____ RECORDS SUPPLIED

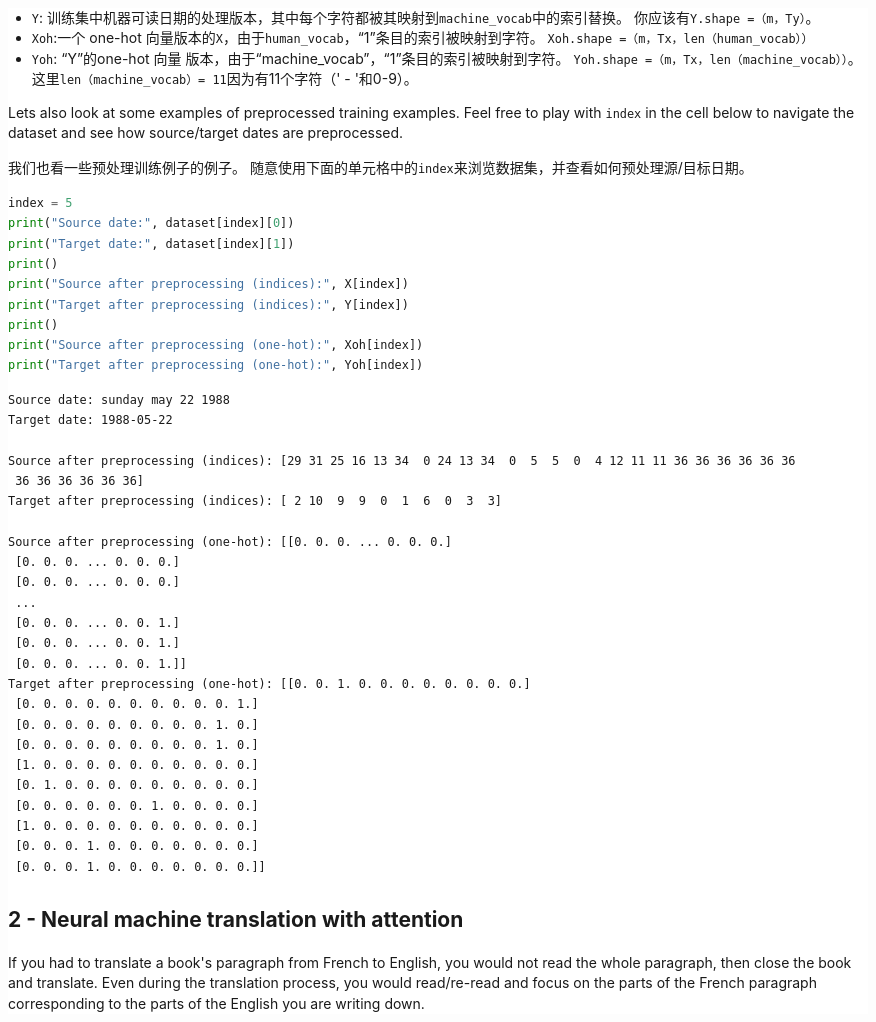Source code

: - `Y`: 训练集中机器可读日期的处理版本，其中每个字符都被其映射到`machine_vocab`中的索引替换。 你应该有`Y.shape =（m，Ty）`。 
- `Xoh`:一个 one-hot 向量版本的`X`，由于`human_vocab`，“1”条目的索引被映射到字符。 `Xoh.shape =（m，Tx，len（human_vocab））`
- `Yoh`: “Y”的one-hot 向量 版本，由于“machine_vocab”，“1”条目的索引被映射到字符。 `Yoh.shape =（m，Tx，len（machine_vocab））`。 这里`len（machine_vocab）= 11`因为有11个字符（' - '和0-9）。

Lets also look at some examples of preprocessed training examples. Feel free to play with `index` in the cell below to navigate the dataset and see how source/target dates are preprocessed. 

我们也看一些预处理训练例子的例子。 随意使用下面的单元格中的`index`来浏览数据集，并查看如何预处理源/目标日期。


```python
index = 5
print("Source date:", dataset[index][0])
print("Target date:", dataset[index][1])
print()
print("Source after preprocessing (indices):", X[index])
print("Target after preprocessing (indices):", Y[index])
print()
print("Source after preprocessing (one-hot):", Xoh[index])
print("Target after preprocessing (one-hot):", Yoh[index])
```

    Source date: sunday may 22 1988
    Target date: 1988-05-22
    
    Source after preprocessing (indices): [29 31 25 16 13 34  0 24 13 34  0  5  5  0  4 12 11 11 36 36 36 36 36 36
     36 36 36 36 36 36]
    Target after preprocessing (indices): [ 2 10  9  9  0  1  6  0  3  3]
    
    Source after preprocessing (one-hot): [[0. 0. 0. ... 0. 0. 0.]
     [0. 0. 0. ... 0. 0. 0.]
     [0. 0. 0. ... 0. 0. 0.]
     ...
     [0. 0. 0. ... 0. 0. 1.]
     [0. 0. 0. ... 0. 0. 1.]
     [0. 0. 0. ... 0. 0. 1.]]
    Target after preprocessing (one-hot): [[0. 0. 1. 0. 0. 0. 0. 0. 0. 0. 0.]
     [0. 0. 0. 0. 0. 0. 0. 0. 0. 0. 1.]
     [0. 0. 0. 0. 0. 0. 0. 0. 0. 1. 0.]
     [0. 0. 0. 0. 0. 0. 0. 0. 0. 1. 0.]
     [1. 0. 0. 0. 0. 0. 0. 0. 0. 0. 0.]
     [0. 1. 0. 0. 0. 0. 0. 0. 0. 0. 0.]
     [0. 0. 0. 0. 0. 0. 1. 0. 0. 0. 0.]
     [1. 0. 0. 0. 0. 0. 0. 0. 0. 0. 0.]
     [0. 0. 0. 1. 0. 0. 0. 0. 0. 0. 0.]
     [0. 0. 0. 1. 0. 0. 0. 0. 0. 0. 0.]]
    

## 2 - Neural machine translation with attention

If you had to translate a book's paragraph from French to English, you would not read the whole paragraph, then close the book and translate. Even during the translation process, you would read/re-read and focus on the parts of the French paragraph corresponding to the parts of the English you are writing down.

________

#### [INSTRUCTIONS FOR THE TASK]
Starting at the line that contains "Source after preprocessing (one-hot): [[0.", print every line through the last one of the records, exactly and with nothing else.

#### [SOLVED PROBLEM]
    Source after preprocessing (one-hot): [[0. 0. 0. ... 0. 0. 0.]
     [0. 0. 0. ... 0. 0. 0.]
     [0. 0. 0. ... 0. 0. 0.]
     ...
     [0. 0. 0. ... 0. 0. 1.]
     [0. 0. 0. ... 0. 0. 1.]
     [0. 0. 0. ... 0. 0. 1.]]
    Target after preprocessing (one-hot): [[0. 0. 1. 0. 0. 0. 0. 0. 0. 0. 0.]
     [0. 0. 0. 0. 0. 0. 0. 0. 0. 0. 1.]
     [0. 0. 0. 0. 0. 0. 0. 0. 0. 1. 0.]
     [0. 0. 0. 0. 0. 0. 0. 0. 0. 1. 0.]
     [1. 0. 0. 0. 0. 0. 0. 0. 0. 0. 0.]
     [0. 1. 0. 0. 0. 0. 0. 0. 0. 0. 0.]
     [0. 0. 0. 0. 0. 0. 1. 0. 0. 0. 0.]
     [1. 0. 0. 0. 0. 0. 0. 0. 0. 0. 0.]
     [0. 0. 0. 1. 0. 0. 0. 0. 0. 0. 0.]
     [0. 0. 0. 1. 0. 0. 0. 0. 0. 0. 0.]]
    

## 2 - Neural machine translation with attention

If you had to translate a book's paragraph from French to English, you would not read the whole paragraph, then close the book and translate. Even during the translation process, you would read/re-read and focus on the parts of the French paragraph corresponding to the parts of the English you are writing down.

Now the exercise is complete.